## [Textauszug]
┌────────
"Setzen wir Akzente, anstatt nur abzuwarten!"
Den Fachkräftemangel umschiffen: So wollen Politik und Wirtschaft die berufliche Bildung stärken
Wer als junge Frau oder Mann die Schule hinter sich lässt, findet sich an einer Weggabelung wieder, von der aus eine unüberschaubare Zahl von Pfaden in die eigene Zukunft führt: Wir haben in Deutschland mehr als 350 Ausbildungsberufe, dazu kommen 17.000 Studiengänge: Noch nie war das Angebot so groß – aber eben auch die Desorientierung der Jugendlichen, die in diesem Wirrwarr einen Beruf finden müssen, wie MdL Isabell Zacharias meint. So kommt es, dass 40 Prozent aller Schulabgänger keinen konkreten Ausbildungswunsch benennen können, wie Ralf Keckeis (ALDI SÜD) beobachtet hat.
"Dieses Überangebot ist ein Problem", meint Andreas Vaerst (Arbeitsagentur München) und erklärt: "Wenn ich im Supermarkt vor einem Regal mit 20 Sorten Marmelade stehe, gehe ich, ohne eine einzige zu kaufen." Wie finden Jugendliche die richtige "Marmelade"? Und wie kommen Betriebe an die immer rarer werdenden Fachkräfte? Darüber tauschten sich beim Round-Table-Gespräch der Münchner Wochenanzeiger im Landtag Vertreter aus Politik und Wirtschaft aus.
Zu wenig Fachkräfte rücken nach
Über einen erheblichen Nachwuchsmangel klagt Lothar Semper: Allein im Handwerk in München und Oberbayern blieben heuer 1.400 bis 1.500 Stellen unbesetzt. Von insgesamt 10.000 freien Ausbildungsplätzen in Bayern (Stand: September 2014) spricht Hubert Schöffmann (IHK). Auszubildende sind die Fachkräfte von morgen - und der Kampf um die jungen Talente hat längst begonnen.
Daher richtet sich der Blick verstärkt auf die, die es bisher schwer hatten, Ausbildungsplätze und Arbeitsstellen zu finden: Frauen sollen die entstehenden Lücken schließen, Behinderte, Migranten und "bildungsferne" oder "schwierige" Auszubildende.
"Kein Kind wird talentfrei geboren", sagt Hubert Schöffmann und Andreas Vaerst ergänzt: "Jeder hat eine Stärke - uns sollte es nicht darum gehen, Defizite zu beseitigen, sondern Stärken zu stärken!"
"Wir brauchen alle - sonst verlieren wir"
"Ich denke, wir verschenken immer noch zu viele Potentiale", hatte Bundeskanzlerin Angela Merkel beim Integrationsgipfel Anfang Dezember mit Blick auf die Zuwanderer gesagt.
Genau dasselbe denken Politiker und Wirtschaftsvertreter in Bezug auf die vielen Flüchtlinge, die zu uns kommen. "Wir brauchen alle, wir verlieren sonst viel Potential!" unterstreicht Isabell Zacharias. Sie weist gängige Vorstellungen zurück: "Wer die Flucht hierher schafft, stammt oft aus Familien mit hohem Bildungsrgrad." Falsch sei auch, dass alle Flüchtlinge "im System bleiben" - stattdessen kehren viele in ihre Heimat zurück.
└────────
## [Arbeitsauftrag 1]
Wie viele Ausbildungsberufe gibt es laut dem Textauszug in Deutschland?
Der Textauszug und die Zeilen gehören inhaltlich nicht zusammen.

## [Die Daten]
┌────────
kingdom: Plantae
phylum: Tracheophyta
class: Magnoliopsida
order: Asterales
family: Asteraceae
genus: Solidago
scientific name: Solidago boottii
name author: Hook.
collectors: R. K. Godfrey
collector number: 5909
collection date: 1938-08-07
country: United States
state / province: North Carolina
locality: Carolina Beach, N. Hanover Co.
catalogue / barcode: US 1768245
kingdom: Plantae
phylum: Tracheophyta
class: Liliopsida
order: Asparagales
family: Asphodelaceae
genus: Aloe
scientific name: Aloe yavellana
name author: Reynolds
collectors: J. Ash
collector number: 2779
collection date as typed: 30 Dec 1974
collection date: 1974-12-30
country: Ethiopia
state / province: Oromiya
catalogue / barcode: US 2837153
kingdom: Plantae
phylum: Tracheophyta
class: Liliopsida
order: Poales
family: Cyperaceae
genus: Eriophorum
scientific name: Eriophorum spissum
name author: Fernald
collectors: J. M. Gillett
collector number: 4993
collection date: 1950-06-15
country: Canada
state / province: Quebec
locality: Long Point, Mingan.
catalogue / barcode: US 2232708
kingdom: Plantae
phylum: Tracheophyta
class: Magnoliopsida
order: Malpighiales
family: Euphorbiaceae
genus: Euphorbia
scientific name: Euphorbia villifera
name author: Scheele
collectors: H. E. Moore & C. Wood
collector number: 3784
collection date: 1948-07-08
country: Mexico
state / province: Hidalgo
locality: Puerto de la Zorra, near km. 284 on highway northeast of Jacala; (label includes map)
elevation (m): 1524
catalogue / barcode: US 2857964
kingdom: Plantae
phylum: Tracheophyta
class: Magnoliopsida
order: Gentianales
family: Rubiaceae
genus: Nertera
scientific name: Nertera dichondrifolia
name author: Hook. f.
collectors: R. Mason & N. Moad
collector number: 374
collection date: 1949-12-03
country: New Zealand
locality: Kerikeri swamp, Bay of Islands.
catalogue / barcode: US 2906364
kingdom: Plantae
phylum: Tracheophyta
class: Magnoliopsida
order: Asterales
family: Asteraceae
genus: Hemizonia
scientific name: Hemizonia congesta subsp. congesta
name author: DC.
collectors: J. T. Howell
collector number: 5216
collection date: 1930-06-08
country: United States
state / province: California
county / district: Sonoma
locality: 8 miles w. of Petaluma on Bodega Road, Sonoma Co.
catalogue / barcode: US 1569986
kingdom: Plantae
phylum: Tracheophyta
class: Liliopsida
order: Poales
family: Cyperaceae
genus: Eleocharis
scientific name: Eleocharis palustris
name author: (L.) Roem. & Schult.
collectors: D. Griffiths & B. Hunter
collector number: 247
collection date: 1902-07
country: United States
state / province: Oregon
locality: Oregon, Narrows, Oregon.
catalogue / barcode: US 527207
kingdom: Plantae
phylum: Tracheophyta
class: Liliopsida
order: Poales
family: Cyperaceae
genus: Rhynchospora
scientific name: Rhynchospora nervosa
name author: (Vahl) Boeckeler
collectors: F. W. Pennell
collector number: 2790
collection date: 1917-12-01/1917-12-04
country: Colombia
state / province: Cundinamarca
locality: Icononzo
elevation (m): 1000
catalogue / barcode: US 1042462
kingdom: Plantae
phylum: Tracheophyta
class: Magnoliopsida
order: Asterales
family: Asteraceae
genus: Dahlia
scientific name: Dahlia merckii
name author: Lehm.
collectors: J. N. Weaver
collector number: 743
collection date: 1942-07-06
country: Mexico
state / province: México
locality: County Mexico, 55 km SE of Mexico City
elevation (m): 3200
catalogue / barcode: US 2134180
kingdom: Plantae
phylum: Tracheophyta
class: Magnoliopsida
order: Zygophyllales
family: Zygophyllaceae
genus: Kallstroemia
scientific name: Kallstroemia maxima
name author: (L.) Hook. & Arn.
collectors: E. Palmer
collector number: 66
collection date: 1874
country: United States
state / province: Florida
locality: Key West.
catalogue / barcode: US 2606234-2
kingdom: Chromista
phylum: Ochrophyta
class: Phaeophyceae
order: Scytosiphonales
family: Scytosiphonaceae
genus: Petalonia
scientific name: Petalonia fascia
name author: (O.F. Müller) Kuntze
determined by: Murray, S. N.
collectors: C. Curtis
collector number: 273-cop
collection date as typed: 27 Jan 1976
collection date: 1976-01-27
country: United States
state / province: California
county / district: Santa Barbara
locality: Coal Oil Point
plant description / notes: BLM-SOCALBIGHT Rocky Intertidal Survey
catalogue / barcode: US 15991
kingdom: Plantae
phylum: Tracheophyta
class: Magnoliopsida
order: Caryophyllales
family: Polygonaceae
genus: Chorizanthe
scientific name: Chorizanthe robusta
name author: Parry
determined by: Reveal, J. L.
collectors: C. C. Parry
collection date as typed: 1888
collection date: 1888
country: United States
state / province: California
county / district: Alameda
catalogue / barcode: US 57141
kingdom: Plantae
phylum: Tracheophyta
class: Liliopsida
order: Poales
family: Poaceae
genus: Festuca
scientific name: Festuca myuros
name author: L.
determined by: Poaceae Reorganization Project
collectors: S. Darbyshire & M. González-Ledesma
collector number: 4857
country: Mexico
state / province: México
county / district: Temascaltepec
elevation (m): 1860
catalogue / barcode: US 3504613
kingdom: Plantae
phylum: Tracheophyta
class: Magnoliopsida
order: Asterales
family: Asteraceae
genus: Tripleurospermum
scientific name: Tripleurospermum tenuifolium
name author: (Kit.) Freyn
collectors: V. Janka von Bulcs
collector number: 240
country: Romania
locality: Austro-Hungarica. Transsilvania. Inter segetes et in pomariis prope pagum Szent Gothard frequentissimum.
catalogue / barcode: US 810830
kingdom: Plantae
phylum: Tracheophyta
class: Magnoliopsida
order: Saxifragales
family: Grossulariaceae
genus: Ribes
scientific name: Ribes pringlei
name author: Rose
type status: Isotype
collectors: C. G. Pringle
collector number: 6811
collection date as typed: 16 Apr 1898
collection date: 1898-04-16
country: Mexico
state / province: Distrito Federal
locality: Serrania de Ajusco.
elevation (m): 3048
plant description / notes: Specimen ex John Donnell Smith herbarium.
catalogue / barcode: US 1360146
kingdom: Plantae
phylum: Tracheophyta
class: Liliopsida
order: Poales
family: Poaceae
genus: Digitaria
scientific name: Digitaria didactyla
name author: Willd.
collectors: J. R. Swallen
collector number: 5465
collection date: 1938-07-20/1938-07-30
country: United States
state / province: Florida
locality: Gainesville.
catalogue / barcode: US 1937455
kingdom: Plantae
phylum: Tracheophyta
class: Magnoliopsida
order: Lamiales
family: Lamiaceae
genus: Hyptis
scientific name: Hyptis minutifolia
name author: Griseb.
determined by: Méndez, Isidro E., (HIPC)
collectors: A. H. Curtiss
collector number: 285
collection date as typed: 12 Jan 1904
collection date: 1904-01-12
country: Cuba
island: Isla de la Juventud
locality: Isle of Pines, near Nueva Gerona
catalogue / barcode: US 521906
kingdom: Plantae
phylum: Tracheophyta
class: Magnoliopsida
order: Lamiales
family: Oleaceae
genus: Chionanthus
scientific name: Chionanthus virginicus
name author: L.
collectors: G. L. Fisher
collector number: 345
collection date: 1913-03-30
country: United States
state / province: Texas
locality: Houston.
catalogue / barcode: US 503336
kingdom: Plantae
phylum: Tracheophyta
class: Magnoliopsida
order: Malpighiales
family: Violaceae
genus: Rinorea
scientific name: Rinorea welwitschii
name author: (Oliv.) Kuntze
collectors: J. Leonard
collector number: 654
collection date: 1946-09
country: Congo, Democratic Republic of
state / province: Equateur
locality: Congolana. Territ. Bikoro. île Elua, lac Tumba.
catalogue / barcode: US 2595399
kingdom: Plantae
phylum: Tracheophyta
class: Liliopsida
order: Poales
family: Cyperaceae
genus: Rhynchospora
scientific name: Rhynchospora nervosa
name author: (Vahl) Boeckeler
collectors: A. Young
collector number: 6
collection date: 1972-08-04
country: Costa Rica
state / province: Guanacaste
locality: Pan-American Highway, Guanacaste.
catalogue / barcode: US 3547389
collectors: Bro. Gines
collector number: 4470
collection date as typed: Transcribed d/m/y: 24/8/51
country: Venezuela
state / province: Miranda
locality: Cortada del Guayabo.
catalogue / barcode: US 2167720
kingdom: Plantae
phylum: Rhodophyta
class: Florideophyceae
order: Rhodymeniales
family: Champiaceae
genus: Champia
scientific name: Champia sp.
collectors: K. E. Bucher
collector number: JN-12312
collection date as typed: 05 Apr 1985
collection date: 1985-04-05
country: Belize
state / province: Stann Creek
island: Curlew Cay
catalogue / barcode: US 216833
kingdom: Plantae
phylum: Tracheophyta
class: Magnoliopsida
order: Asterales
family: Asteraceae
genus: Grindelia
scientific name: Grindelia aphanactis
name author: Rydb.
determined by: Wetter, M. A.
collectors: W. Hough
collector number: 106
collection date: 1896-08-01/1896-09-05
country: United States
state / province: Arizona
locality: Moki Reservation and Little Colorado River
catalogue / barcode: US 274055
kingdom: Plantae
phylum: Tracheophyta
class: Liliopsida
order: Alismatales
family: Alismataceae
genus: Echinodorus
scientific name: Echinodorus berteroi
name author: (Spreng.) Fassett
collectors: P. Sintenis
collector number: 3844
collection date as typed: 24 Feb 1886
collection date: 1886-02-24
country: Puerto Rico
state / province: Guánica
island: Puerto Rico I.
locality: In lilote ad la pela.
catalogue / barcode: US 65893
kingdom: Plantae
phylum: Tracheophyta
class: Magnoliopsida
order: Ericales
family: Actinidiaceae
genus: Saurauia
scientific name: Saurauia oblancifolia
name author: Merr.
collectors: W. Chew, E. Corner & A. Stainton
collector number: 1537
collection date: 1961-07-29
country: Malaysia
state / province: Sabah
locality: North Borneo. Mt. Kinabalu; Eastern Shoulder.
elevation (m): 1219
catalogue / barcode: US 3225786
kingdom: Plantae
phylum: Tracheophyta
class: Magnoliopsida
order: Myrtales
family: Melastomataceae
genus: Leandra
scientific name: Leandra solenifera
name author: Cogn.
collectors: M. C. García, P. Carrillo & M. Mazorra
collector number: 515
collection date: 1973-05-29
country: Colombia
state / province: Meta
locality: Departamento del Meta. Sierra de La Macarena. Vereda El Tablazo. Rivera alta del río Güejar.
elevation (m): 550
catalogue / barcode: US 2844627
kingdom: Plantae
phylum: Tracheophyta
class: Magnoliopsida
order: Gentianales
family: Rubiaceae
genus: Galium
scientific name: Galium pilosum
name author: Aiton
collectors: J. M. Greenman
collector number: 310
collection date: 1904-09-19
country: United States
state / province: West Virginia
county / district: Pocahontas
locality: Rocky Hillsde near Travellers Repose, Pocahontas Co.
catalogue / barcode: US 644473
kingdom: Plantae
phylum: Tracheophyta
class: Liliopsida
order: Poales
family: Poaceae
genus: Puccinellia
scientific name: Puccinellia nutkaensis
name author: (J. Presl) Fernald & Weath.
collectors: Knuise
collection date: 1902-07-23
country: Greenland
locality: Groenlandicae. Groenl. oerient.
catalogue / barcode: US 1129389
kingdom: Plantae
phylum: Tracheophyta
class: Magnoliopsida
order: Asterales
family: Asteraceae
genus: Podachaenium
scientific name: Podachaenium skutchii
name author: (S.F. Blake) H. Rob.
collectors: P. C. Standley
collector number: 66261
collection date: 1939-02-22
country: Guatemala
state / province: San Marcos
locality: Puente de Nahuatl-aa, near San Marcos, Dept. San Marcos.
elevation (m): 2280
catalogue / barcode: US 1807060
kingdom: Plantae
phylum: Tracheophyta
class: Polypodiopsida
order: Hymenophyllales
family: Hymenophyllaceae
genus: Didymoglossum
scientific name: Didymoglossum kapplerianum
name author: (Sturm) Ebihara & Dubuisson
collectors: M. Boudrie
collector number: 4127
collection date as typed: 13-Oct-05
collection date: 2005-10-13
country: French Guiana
└────────
## [Arbeitsauftrag 2]
Sammle alle Zeilen, in denen das Wort „elevation“ vorkommt.

## [Antwort 1]
Mehr als 350.

## [Antwort 2]
elevation (m): 1524
elevation (m): 1000
elevation (m): 3200
elevation (m): 1860
elevation (m): 3048
elevation (m): 1219
elevation (m): 550
elevation (m): 2280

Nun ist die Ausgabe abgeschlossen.